TESTO FORNITO »

────

Illustrazione di Gayuth Madurapperuma, 2023, studente del Liceo artistico Volta di Pavia. Tecnica mista

Illustrazione di Gayuth Madurapperuma, 2023, studente del Liceo artistico Volta di Pavia. Tecnica mista

A conti fatti, Giuseppe Verdi è uno degli italiani meno rappresentativi della sua patria eppure dai suoi compatrioti, e tutto sommato anche all’estero, il più affettuosamente adorato. Sul fatto che non sia un italiano rappresentativo non ci sono questioni: tanto l’italiano medio è arrangione, cortigiano e incline al compromesso, quanto Verdi era orgoglioso, riservato e tutto d’un pezzo.

────

RIGHE DI DATI »
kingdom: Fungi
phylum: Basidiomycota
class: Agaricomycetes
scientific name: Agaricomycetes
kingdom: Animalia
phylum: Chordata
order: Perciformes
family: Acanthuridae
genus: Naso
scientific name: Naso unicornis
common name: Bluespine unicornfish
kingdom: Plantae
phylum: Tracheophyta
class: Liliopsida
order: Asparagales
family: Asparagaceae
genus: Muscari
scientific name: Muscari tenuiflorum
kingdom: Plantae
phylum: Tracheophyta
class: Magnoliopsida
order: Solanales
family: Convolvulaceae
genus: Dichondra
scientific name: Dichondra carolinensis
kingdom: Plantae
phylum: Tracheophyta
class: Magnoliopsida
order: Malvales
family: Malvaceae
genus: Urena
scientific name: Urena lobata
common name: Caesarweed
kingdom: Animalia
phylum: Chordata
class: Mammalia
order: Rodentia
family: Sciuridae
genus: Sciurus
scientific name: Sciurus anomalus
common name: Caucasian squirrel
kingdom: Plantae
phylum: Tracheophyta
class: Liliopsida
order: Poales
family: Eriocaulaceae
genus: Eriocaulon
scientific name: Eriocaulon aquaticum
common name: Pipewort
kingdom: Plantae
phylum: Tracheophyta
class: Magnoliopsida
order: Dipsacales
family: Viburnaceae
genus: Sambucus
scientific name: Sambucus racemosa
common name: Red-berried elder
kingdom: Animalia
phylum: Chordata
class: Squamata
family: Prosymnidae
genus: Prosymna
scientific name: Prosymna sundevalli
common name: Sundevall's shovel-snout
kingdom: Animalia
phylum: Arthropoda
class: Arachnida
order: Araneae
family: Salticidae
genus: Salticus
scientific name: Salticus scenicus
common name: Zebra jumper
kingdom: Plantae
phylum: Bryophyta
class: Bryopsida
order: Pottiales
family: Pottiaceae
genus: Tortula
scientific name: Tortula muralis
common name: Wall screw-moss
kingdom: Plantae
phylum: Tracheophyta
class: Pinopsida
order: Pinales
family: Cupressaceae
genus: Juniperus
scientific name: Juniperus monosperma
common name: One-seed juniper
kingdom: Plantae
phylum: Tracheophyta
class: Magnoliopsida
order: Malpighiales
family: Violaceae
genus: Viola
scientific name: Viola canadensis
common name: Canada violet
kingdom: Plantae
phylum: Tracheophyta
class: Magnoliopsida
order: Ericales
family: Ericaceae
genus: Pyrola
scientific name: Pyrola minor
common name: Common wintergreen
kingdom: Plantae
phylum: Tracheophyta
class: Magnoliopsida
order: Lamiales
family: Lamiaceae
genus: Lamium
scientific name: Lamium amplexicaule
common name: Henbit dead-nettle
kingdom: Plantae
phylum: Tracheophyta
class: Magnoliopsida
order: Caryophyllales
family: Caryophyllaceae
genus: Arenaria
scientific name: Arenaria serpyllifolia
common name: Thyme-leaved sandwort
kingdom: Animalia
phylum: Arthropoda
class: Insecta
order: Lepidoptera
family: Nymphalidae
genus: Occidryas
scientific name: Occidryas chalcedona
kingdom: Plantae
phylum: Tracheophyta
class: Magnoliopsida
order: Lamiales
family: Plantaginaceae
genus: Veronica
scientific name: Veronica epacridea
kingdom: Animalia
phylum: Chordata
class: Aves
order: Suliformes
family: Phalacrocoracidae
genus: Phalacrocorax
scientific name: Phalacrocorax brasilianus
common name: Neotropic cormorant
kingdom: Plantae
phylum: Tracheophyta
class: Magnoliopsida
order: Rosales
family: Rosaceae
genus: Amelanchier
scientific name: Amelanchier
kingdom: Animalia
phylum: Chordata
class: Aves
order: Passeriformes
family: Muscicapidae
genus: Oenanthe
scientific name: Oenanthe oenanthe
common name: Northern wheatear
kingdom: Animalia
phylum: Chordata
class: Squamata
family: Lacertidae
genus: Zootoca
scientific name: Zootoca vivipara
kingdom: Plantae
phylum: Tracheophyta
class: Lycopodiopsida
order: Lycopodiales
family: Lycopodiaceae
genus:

────

Ricopia dal testo su Giuseppe Verdi il passo che va da "A conti fatti, Giuseppe" fino a "tutto d’un pezzo.", senza cambiare nulla.

A conti fatti, Giuseppe Verdi è uno degli italiani meno rappresentativi della sua patria eppure dai suoi compatrioti, e tutto sommato anche all’estero, il più affettuosamente adorato. Sul fatto che non sia un italiano rappresentativo non ci sono questioni: tanto l’italiano medio è arrangione, cortigiano e incline al compromesso, quanto Verdi era orgoglioso, riservato e tutto d’un pezzo.